• [Work item A]: In the paper review, which estimation method is compared side by side with the traditional multi-particle correlators?
• [Work item B]: According to the paper review, which kinds of correlations do the toy models leave out? List all of them.

--- Document section Enclosed Below ---

The main thing to take away is that in these two toy models, multi-particle correlators do not reliably suppress non-flow better than simpler methods and can lead to larger errors in the extracted flow, especially when the system is small. The authors show this with analytic arguments rather than just numerics. What works well is the focused use of established toy models to isolate the effects. For the decay model, they explain the oscillations in the two- and four-particle estimates of v2. For the momentum conservation model, they demonstrate a deformation in the flow that appears only with multi-particle cumulants. The side-by-side comparison with maximum-likelihood estimation helps put the traditional correlators in context and shows where the alternative might be more robust. The analytic explanations are a strength because they make the counter-intuitive results understandable instead of leaving them as black-box observations. This kind of dissection is useful for anyone who has to choose an estimator in practice. The limitation is that everything rests on how well the toy models represent real non-flow. Particle decay and global momentum conservation are important, but they do not include jets, resonance decays with flow coupling, or other correlations that show up in small-system data. The paper does not appear to test against full event generators, so the finding that deviations get worse remains tied to these specific setups. If those models miss key features, the practical warning might not apply as strongly. This paper is aimed at analysts working on anisotropic flow in heavy-ion collisions, particularly those dealing with small systems where non-flow dominates the uncertainty. A reader who has used or is considering multi-particle methods will find the examples and derivations worth looking at. I would recommend sending it to peer review. The question it raises is concrete and relevant, even if the toy-model basis means the conclusions are not yet definitive for experimental practice.

--- End of Enclosed Document section ---
--- Material supplied Enclosed Below ---

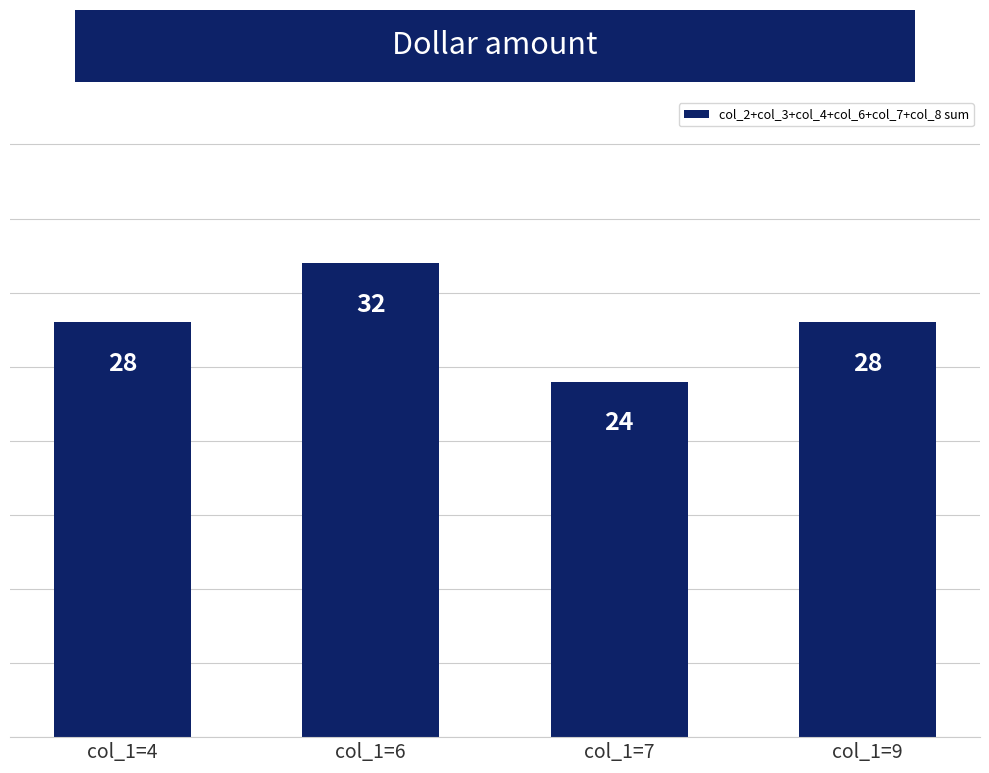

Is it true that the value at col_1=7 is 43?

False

--- End of Enclosed Material supplied ---
--- Material supplied Enclosed Below ---

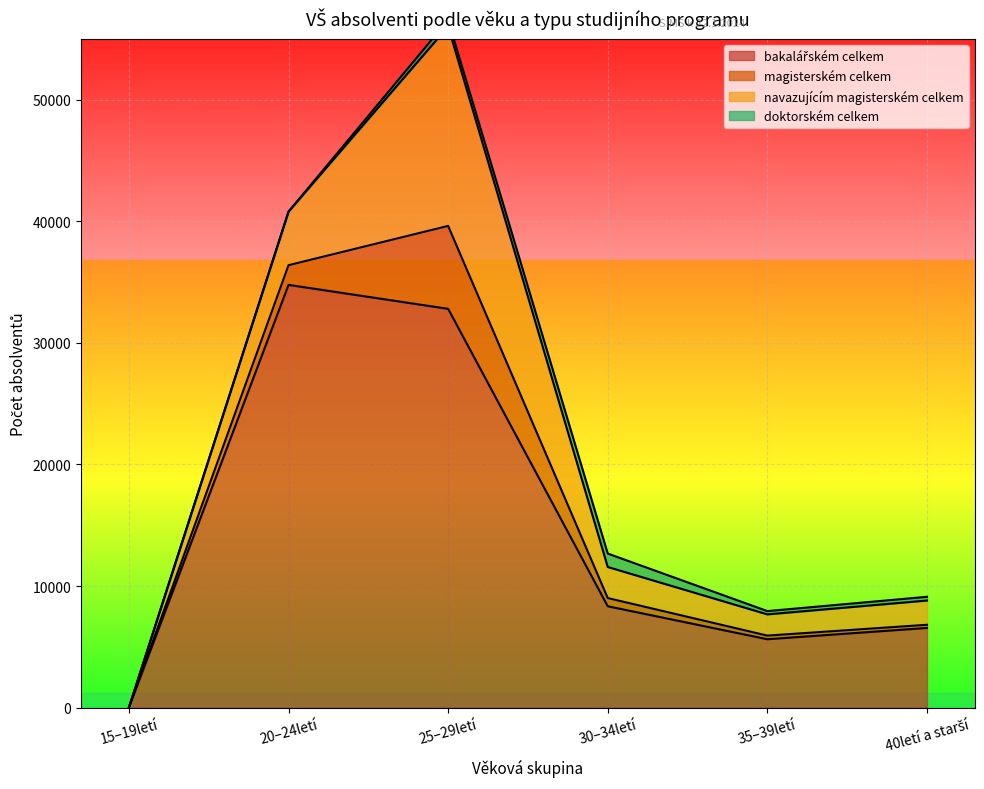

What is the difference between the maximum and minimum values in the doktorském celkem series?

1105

--- End of Enclosed Material supplied ---

• [Your solution A]: Maximum-likelihood estimation.

• [Your solution B]: Jets; resonance decays with flow coupling; other correlations that show up in small-system data.